Transcribed page contents:
====
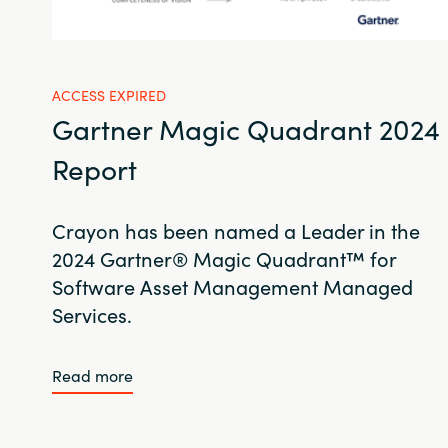
ACCESS EXPIRED
Gartner Magic Quadrant 2024
Report
Crayon has been named a Leader in the
2024 Gartner® Magic Quadrant™ for
Software Asset Management Managed
Services.
Read more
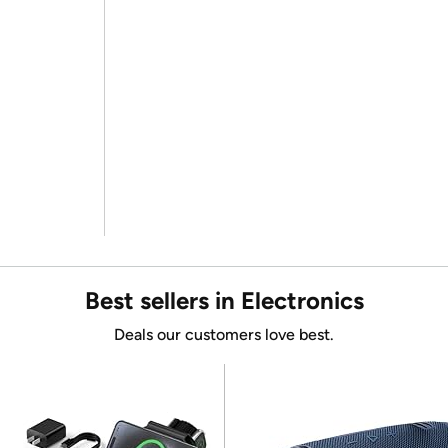
Best sellers in Electronics
Deals our customers love best.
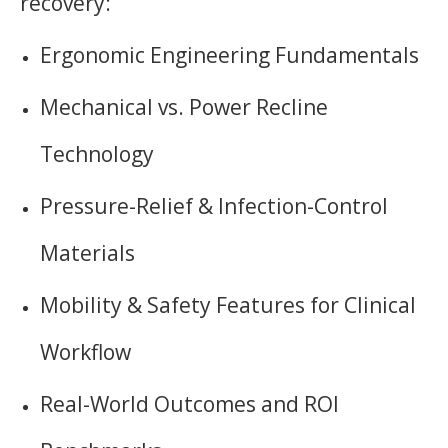
recovery:
Ergonomic Engineering Fundamentals
Mechanical vs. Power Recline
Technology
Pressure-Relief & Infection-Control
Materials
Mobility & Safety Features for Clinical
Workflow
Real-World Outcomes and ROI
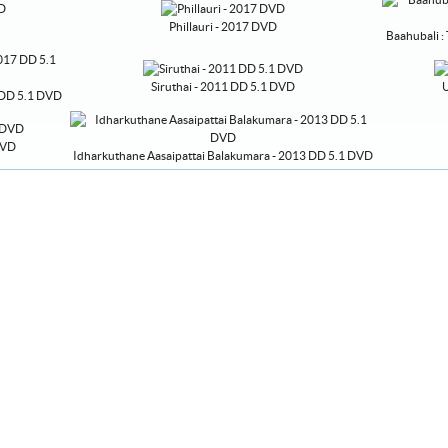
Phillauri - 2017 DVD
Baahubali :
Siruthai - 2011 DD 5.1 DVD
U
7 DD 5.1 DVD
DVD
Idharkuthane Aasaipattai Balakumara - 2013 DD 5.1 DVD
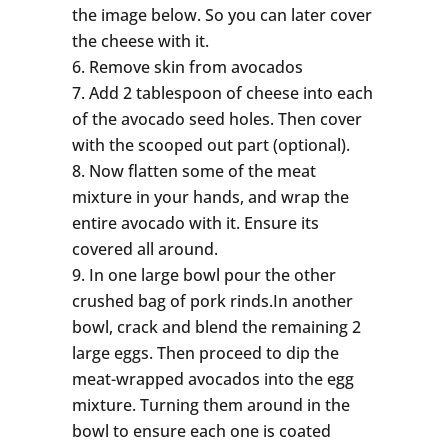
the image below. So you can later cover
the cheese with it.
Remove skin from avocados
Add 2 tablespoon of cheese into each
of the avocado seed holes. Then cover
with the scooped out part (optional).
Now flatten some of the meat
mixture in your hands, and wrap the
entire avocado with it. Ensure its
covered all around.
In one large bowl pour the other
crushed bag of pork rinds.In another
bowl, crack and blend the remaining 2
large eggs. Then proceed to dip the
meat-wrapped avocados into the egg
mixture. Turning them around in the
bowl to ensure each one is coated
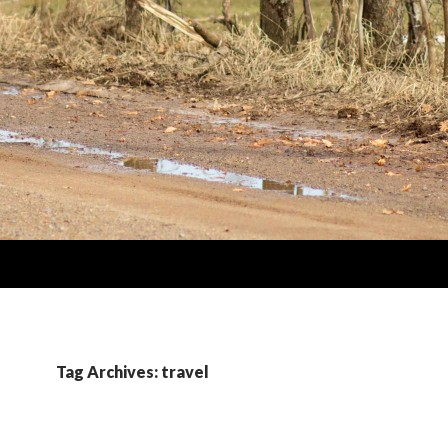
Tag Archives: travel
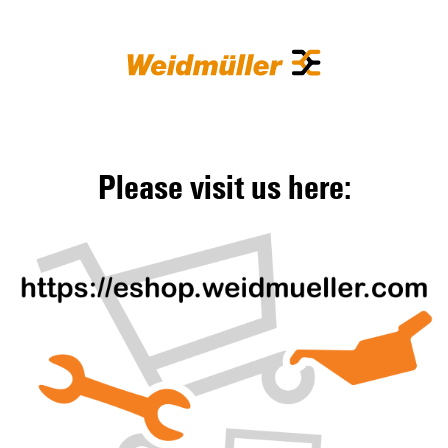
Please visit us here:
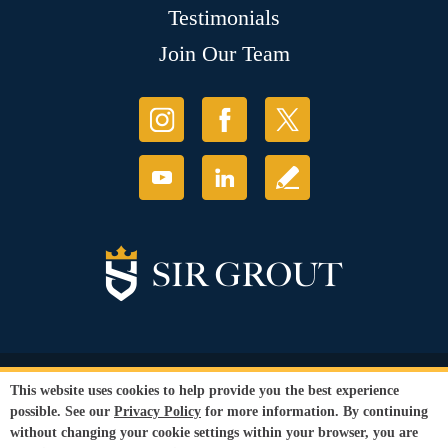
Testimonials
Join Our Team
© Copyright 2026 Sir Grout, LLC. All Rights Reserved.
This website uses cookies to help provide you the best experience
Accessibility
|
Privacy Policy
|
Terms and
possible. See our
Privacy Policy
for more information. By continuing
Conditions
without changing your cookie settings within your browser, you are
Our services are available to all members of the public regardless of race,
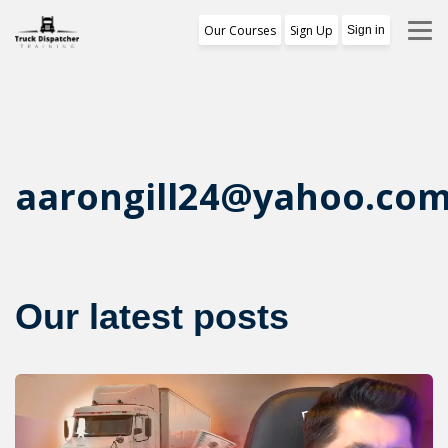
Our Courses
Sign Up
Sign in
Training Program
1st Free Module Lesson
Certificate
aarongill24@yahoo.co
Reviews
About Us
Our latest posts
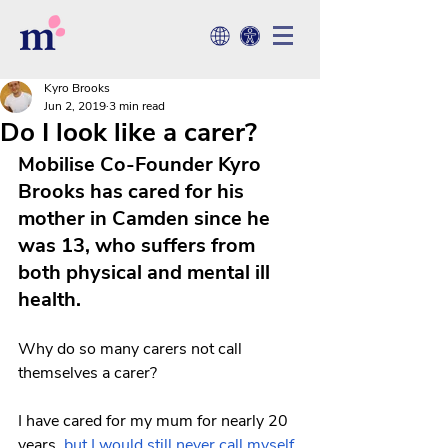
Kyro Brooks
Jun 2, 2019
3 min read
Do I look like a carer?
Mobilise Co-Founder Kyro 
Brooks has cared for his 
mother in Camden since he 
was 13, who suffers from 
both physical and mental ill 
health.
Why do so many carers not call 
themselves a carer? 
I have cared for my mum for nearly 20 
years, 
but I would still never call myself 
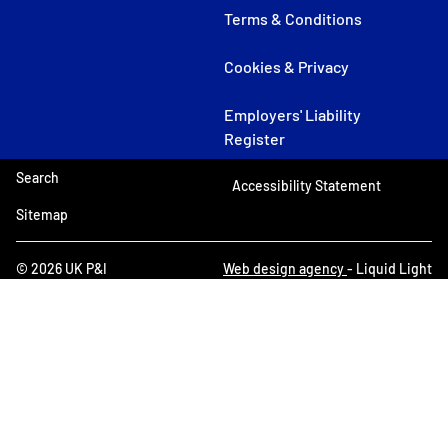
Terms & Conditions
Cookies & Privacy
Employers' Liability
Register
Search
Accessibility Statement
Sitemap
© 2026 UK P&I
Web design agency
- Liquid Light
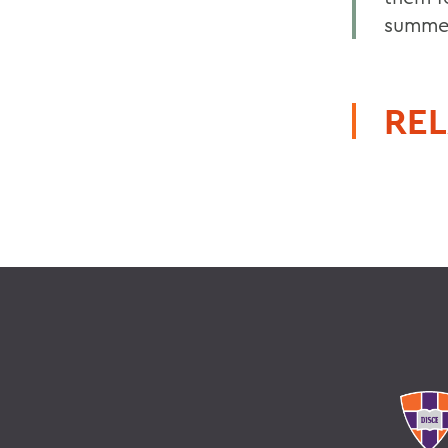
summer
REL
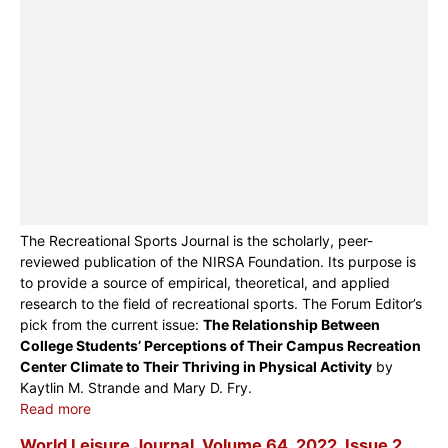
The Recreational Sports Journal is the scholarly, peer-
reviewed publication of the NIRSA Foundation. Its purpose is
to provide a source of empirical, theoretical, and applied
research to the field of recreational sports. The Forum Editor’s
pick from the current issue:
The Relationship Between
College Students’ Perceptions of Their Campus Recreation
Center Climate to Their Thriving in Physical Activity
by
Kaytlin M. Strande and Mary D. Fry.
Read more
World Leisure Journal, Volume 64, 2022, Issue 2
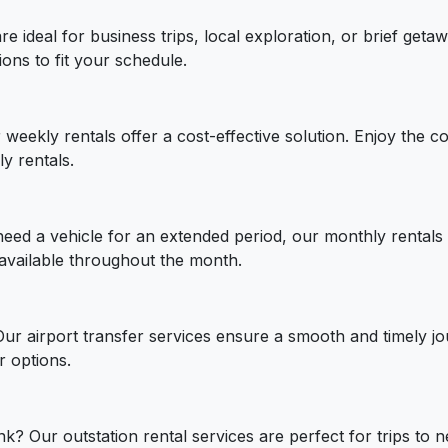
are ideal for business trips, local exploration, or brief ge
ions to fit your schedule.
weekly rentals offer a cost-effective solution. Enjoy the c
y rentals.
need a vehicle for an extended period, our monthly rentals 
 available throughout the month.
 Our airport transfer services ensure a smooth and timely j
r options.
? Our outstation rental services are perfect for trips to ne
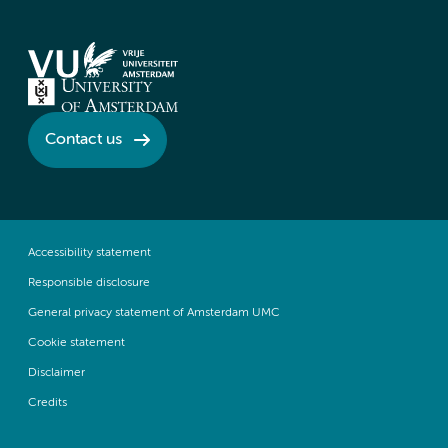
Contact us
Accessibility statement
Responsible disclosure
General privacy statement of Amsterdam UMC
Cookie statement
Disclaimer
Credits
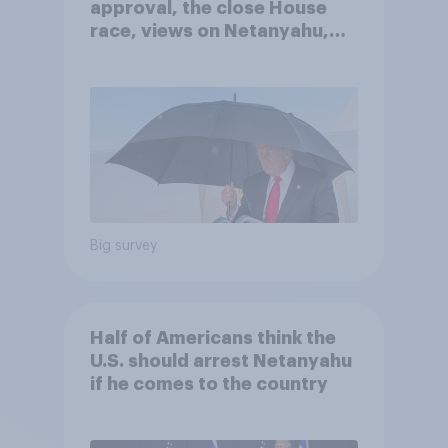
approval, the close House
race, views on Netanyahu,
and more: July 25 - 27, 2026
Economist/YouGov Poll
Big survey
Half of Americans think the
U.S. should arrest Netanyahu
if he comes to the country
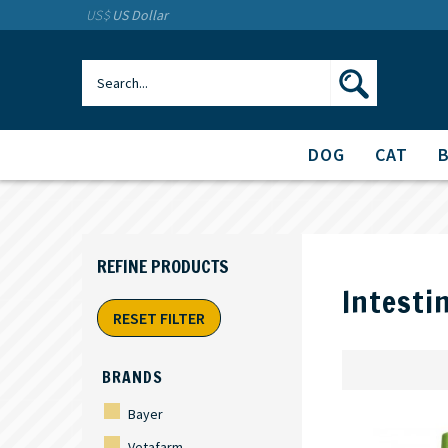
US$
US Dollar
DOG
CAT
Intesti
RESET FILTER
BRANDS
Bayer
Vetafarm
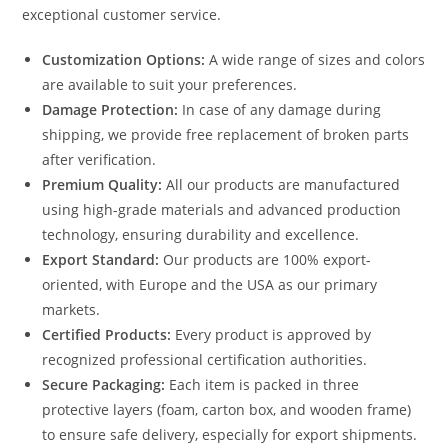
exceptional customer service.
Customization Options:
A wide range of sizes and colors
are available to suit your preferences.
Damage Protection:
In case of any damage during
shipping, we provide free replacement of broken parts
after verification.
Premium Quality:
All our products are manufactured
using high-grade materials and advanced production
technology, ensuring durability and excellence.
Export Standard:
Our products are 100% export-
oriented, with Europe and the USA as our primary
markets.
Certified Products:
Every product is approved by
recognized professional certification authorities.
Secure Packaging:
Each item is packed in three
protective layers (foam, carton box, and wooden frame)
to ensure safe delivery, especially for export shipments.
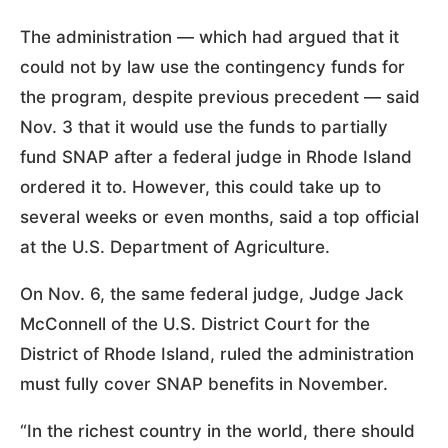
The administration — which had argued that it
could not by law use the contingency funds for
the program, despite previous precedent — said
Nov. 3 that it would use the funds to partially
fund SNAP after a federal judge in Rhode Island
ordered it to. However, this could take up to
several weeks or even months, said a top official
at the U.S. Department of Agriculture.
On Nov. 6, the same federal judge, Judge Jack
McConnell of the U.S. District Court for the
District of Rhode Island, ruled the administration
must fully cover SNAP benefits in November.
“In the richest country in the world, there should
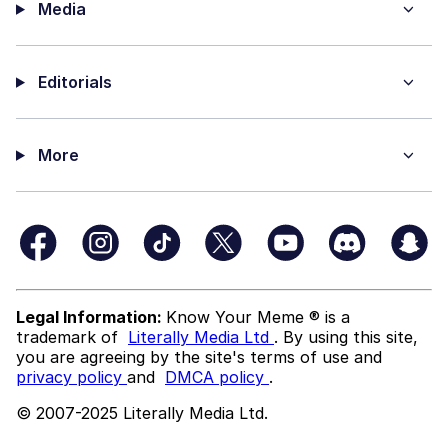
Media
Editorials
More
Legal Information:
Know Your Meme ® is a
trademark of
Literally Media Ltd
. By using this site,
you are agreeing by the site's terms of use and
privacy policy
and
DMCA policy
.
© 2007-2025 Literally Media Ltd.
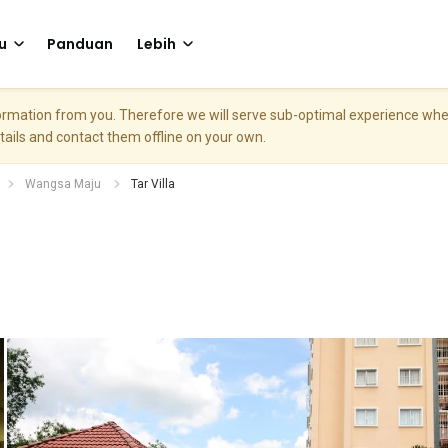
u
Panduan
Lebih
nformation from you. Therefore we will serve sub-optimal experience w
etails and contact them offline on your own.
Wangsa Maju
Tar Villa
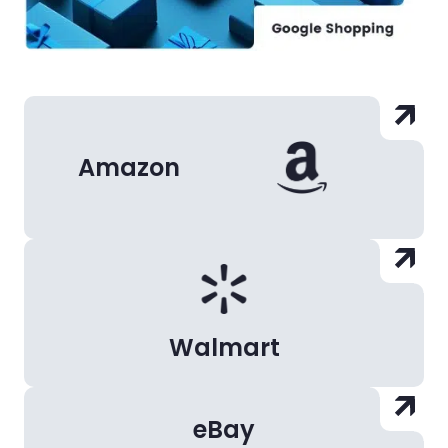
Amazon
Walmart
eBay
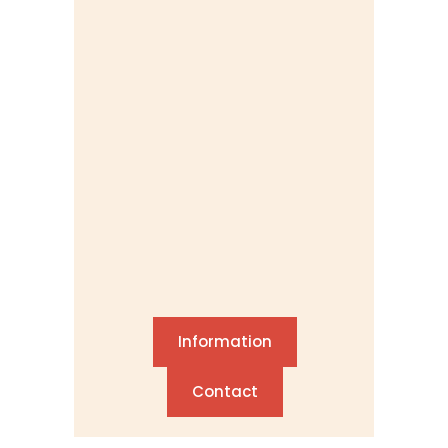
Information
Contact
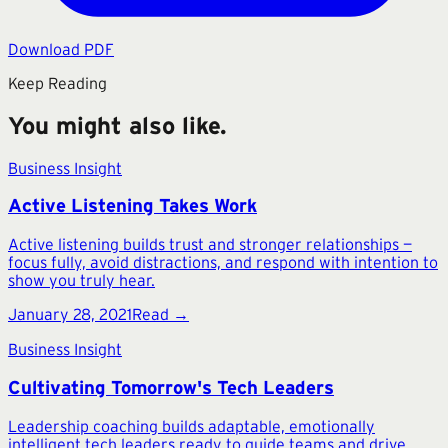
Download PDF
Keep Reading
You might also like.
Business Insight
Active Listening Takes Work
Active listening builds trust and stronger relationships —
focus fully, avoid distractions, and respond with intention to
show you truly hear.
January 28, 2021
Read →
Business Insight
Cultivating Tomorrow's Tech Leaders
Leadership coaching builds adaptable, emotionally
intelligent tech leaders ready to guide teams and drive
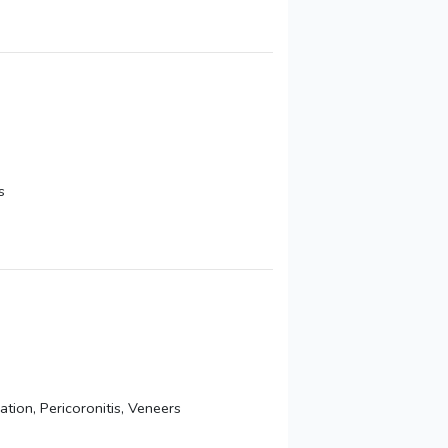
s
ion, Pericoronitis, Veneers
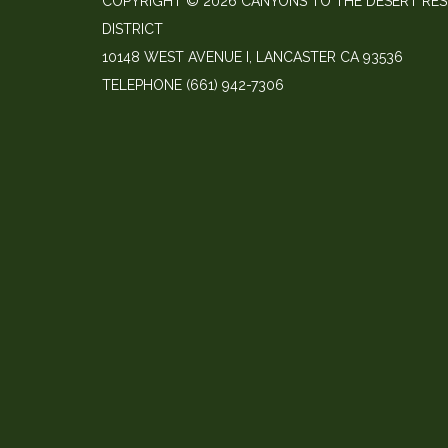
COPYRIGHT © 2026 CANYONS TO THE DESERT RE
DISTRICT
10148 WEST AVENUE I, LANCASTER CA 93536
TELEPHONE
(661) 942-7306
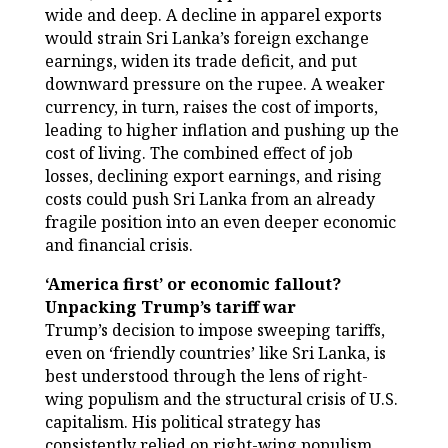
wide and deep. A decline in apparel exports
would strain Sri Lanka’s foreign exchange
earnings, widen its trade deficit, and put
downward pressure on the rupee. A weaker
currency, in turn, raises the cost of imports,
leading to higher inflation and pushing up the
cost of living. The combined effect of job
losses, declining export earnings, and rising
costs could push Sri Lanka from an already
fragile position into an even deeper economic
and financial crisis.
‘America first’ or economic fallout?
Unpacking Trump’s tariff war
Trump’s decision to impose sweeping tariffs,
even on ‘friendly countries’ like Sri Lanka, is
best understood through the lens of right-
wing populism and the structural crisis of U.S.
capitalism. His political strategy has
consistently relied on right-wing populism,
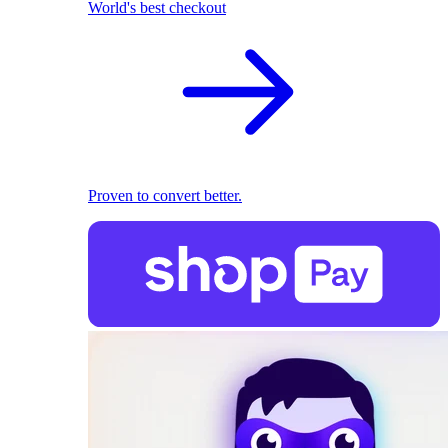
World's best checkout
Proven to convert better.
====
TASK DETAILS:
Using the records above, print exactly the run of lines that starts with the line with "reviewed publication of" and goes on through the line with "the program, despite", pictures excluded.

EXERCISE OUTPUT:
reviewed publication of the NIRSA Foundation. Its purpose is
to provide a source of empirical, theoretical, and applied
research to the field of recreational sports. The Forum Editor’s
pick from the current issue:
The Relationship Between
College Students’ Perceptions of Their Campus Recreation
Center Climate to Their Thriving in Physical Activity
by
Kaytlin M. Strande and Mary D. Fry.
Read more
World Leisure Journal, Volume 64, 2022, Issue 2
are ideal for business trips, local exploration, or brief ge
ions to fit your schedule.
weekly rentals offer a cost-effective solution. Enjoy the c
y rentals.
need a vehicle for an extended period, our monthly rentals 
 available throughout the month.
 Our airport transfer services ensure a smooth and timely j
r options.
? Our outstation rental services are perfect for trips to ne
Contact us
Accessibility statement
Responsible disclosure
General privacy statement of Amsterdam UMC
Cookie statement
Disclaimer
Credits
approval, the close House
race, views on Netanyahu,
and more: July 25 - 27, 2026
Economist/YouGov Poll
Big survey
Half of Americans think the
U.S. should arrest Netanyahu
if he comes to the country
US$
US Dollar
DOG
CAT
Intesti
RESET FILTER
BRANDS
Bayer
Vetafarm
exceptional customer service.
Customization Options:
A wide range of sizes and colors
are available to suit your preferences.
Damage Protection:
In case of any damage during
shipping, we provide free replacement of broken parts
after verification.
Premium Quality:
All our products are manufactured
using high-grade materials and advanced production
technology, ensuring durability and excellence.
Export Standard:
Our products are 100% export-
oriented, with Europe and the USA as our primary
markets.
Certified Products:
Every product is approved by
recognized professional certification authorities.
Secure Packaging:
Each item is packed in three
protective layers (foam, carton box, and wooden frame)
to ensure safe delivery, especially for export shipments.
The administration — which had argued that it
could not by law use the contingency funds for
the program, despite previous precedent — said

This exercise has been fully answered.